When asked about the reproductive cloning aspect banned in the bill, Rosales referred to his group being sued by proponents over the language of “cloning” in the bill. “The judge ruled that cloning is the issue and the reference should be included,” Rosales said. When questioned on whether he and the group thought that stem-cell research is valuable in general, he said, “It’s an open question.”
“That’s just political rhetoric,” Hutton said. “Scare tactics. The Initiative prohibits human cloning, and a 25-member Independent Oversight Committee would review all grants in public open meetings before any funds are awarded to anyone.” Moreover, Hutton said that non-profit researchers take precedence over private for profit companies and the patents remain in public hands.

“That’s why the American Medical Association and people like former Secretary of State George Schultz support the proposition,” Hutton said.
In their public documents the opponents argue for adult stem-cell research where only a little success has occurred. The group calls embryonic stem-cell research “highly speculative.”

“The primary reasons we oppose Prop 71 are fiscal in combination with unproven science and some really bad provisions in the measure, “Richard Deem Researcher/Specialist Inflammatory Bowel Disease Center, Cedars-Sinai Medical Center said. “The most egregious part of the measure is a failure to fund all manner of stem cell research.” But according to the bill it will fund both types of stem-cell research.

“The proponents of Prop 71 would like you to think that little of no research has been done using embryonic stem cells,” Deem said. “The reality is that mouse embryonic stem cell studies have been going on since 1981! This embryonic stem cell research has been plagued by problems.” According to NIH (National Institutes of Health) in their literature, human embryonic stem-cell research has only been underway since 1998 and scientists are still intensively studying the basics of stem-cell properties.

Deem claims everything that can be done with embryonic stem cells, can be done with adult-derived stem cells taken from umbilical cord blood, “Without destroying embryos,” he said. But proponents of embryonic stem-cell research say the embryos are destroyed by the fertility clinics that create them anyway, and according to the bill that’s where the researchers will obtain embryos for the program. The bill leans toward research of embryonic lines because the NIH funds adult stem-cell research from the federal 2001 proposal.
There were no federal funds expended in 2000 for research on human embryonic stem cells, “ said Don Ralbosky Office of Communications & Public Liaison for NIH. “The President's policy was announced on August 2001 and NIH funded its first hESC grant in the spring of 2002. Fiscal Year 2004 figures not yet avail.”
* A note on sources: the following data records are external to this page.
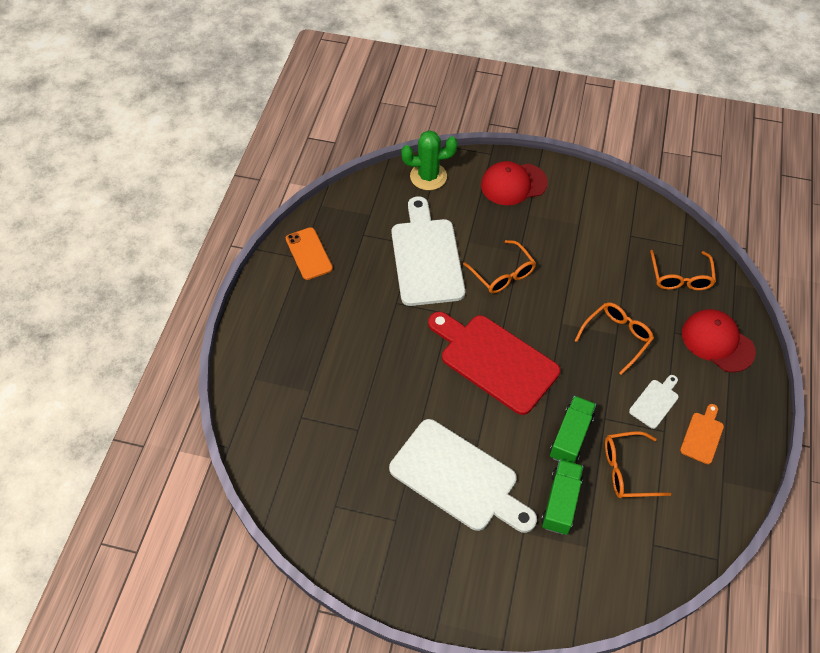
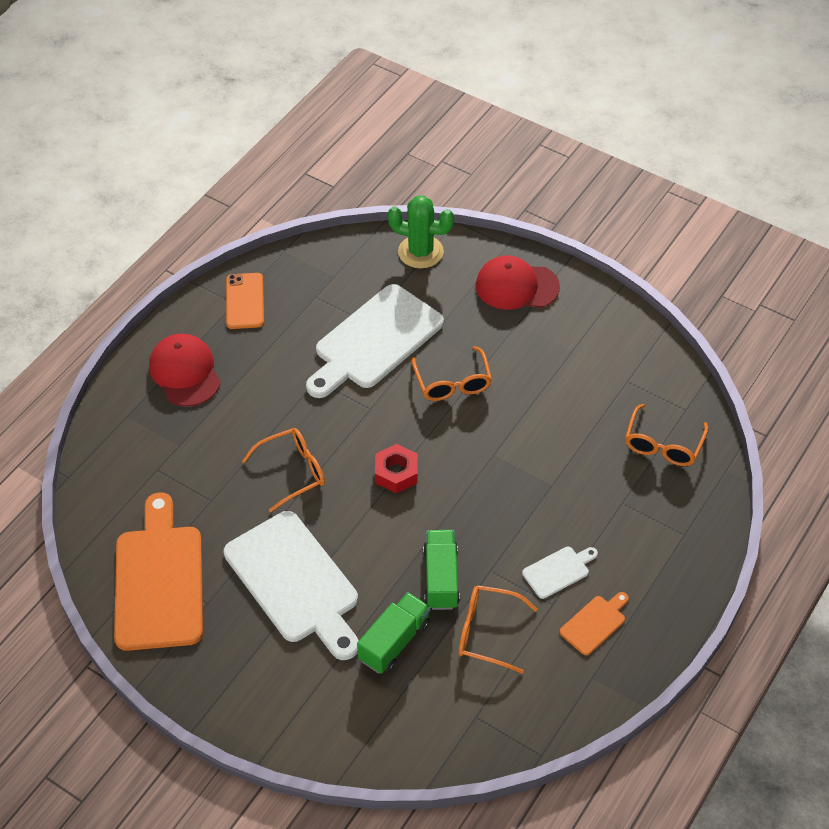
camera: 20 degrees right, 5 degrees down
white cutting board [391,196,465,306] -> white cutting board turned 150 degrees counterclockwise [306,284,444,398]
red cutting board [428,312,560,415] -> red nut [375,444,418,493]
green truck [550,396,596,463] -> green truck turned 45 degrees counterclockwise [423,530,460,610]
orange glasses [574,302,654,375] -> orange glasses moved to [242,428,325,512]
red cap [682,309,756,372] -> red cap moved to [149,334,221,406]
none -> orange cutting board [114,492,203,651]

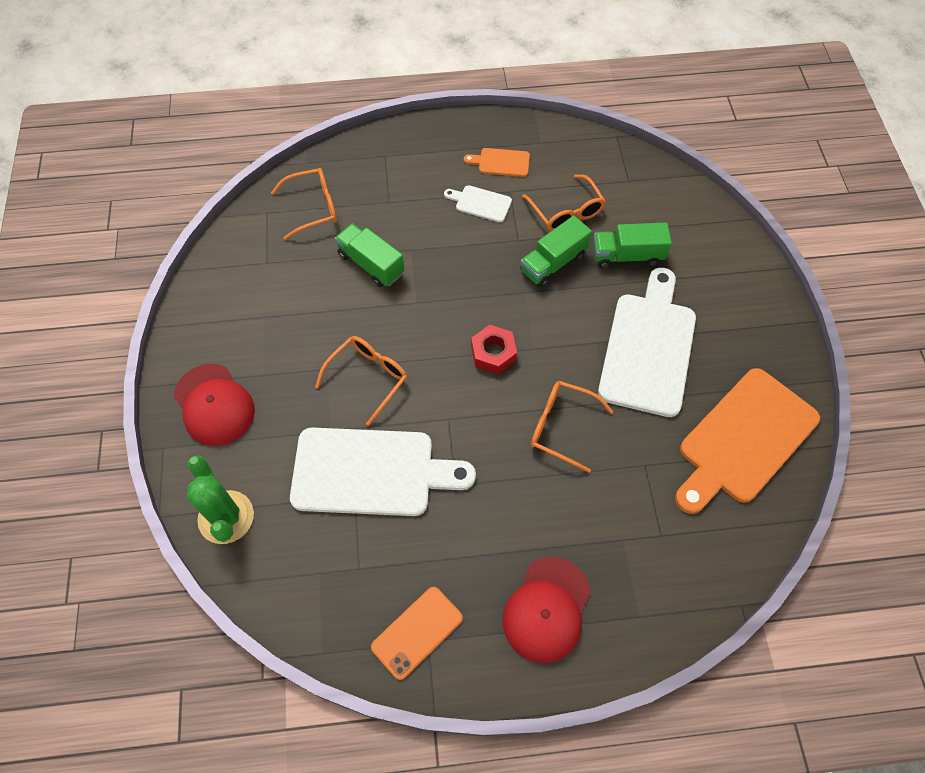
camera: 130 degrees left, 10 degrees up
none -> green truck [335,223,404,287]

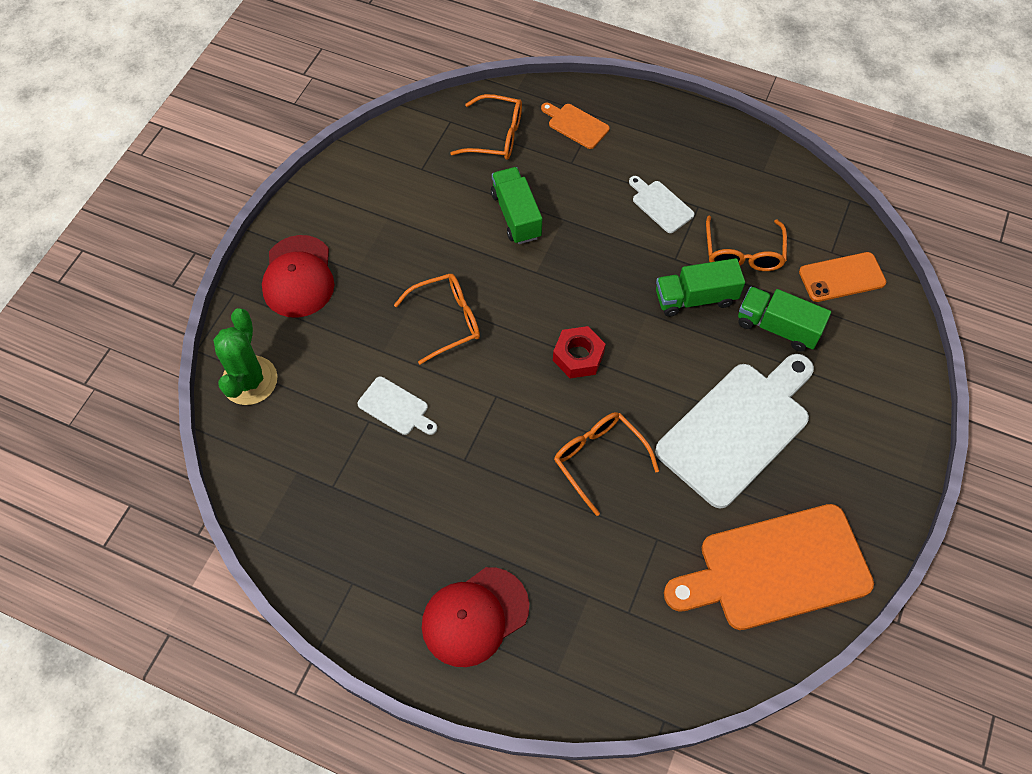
camera: 30 degrees right, 0 degrees up
white cutting board [290,427,476,516] -> white cutting board [357,376,437,435], size x0.45
orange phone [371,587,463,680] -> orange phone moved to [799,252,886,302]
orange cutting board [464,148,530,177] -> orange cutting board moved to [541,103,609,149]

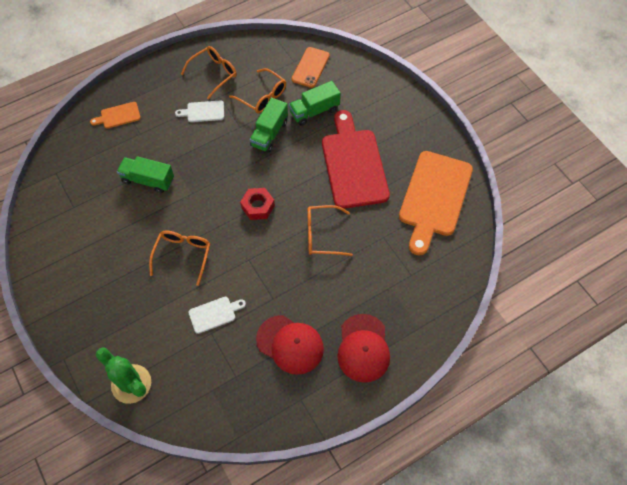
camera: 55 degrees left, 0 degrees up
red cap [262,235,334,318] -> red cap moved to [256,315,324,375]
orange glasses [450,94,522,160] -> orange glasses moved to [181,46,237,99]
white cutting board [655,354,814,509] -> red cutting board [322,110,390,209]

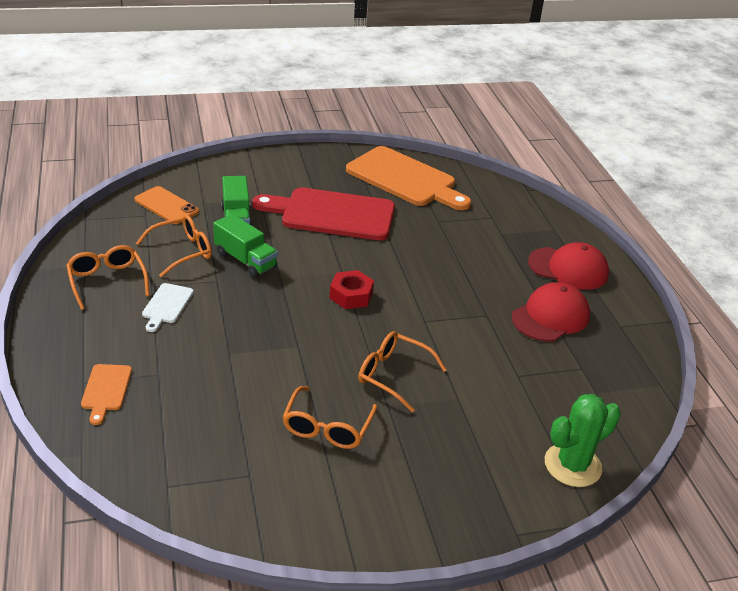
camera: 75 degrees left, 25 degrees down
green truck [117,156,174,193] -> none
white cutting board [188,297,246,334] -> none
orange glasses [307,205,353,256] -> orange glasses moved to [283,386,377,449]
“National Institutes of Health (NIH) Support for Human Embryonic Stem Cell Research:

FY 2002 = $10.7 million
FY 2003 = $24.8 million

Adult (human & nonhuman) stem cell research funding by NIH:

FY01 - $265.5M
FY02 - $305M
FY03 - $382.9M”

As the California bill states, it seeks to fund new areas of research particularly embryonic lines that aren’t currently funded in order not to “duplicate or supplant existing funding.” Supporters say the bill has the potential make California the center for biotech research and leader in this growing field.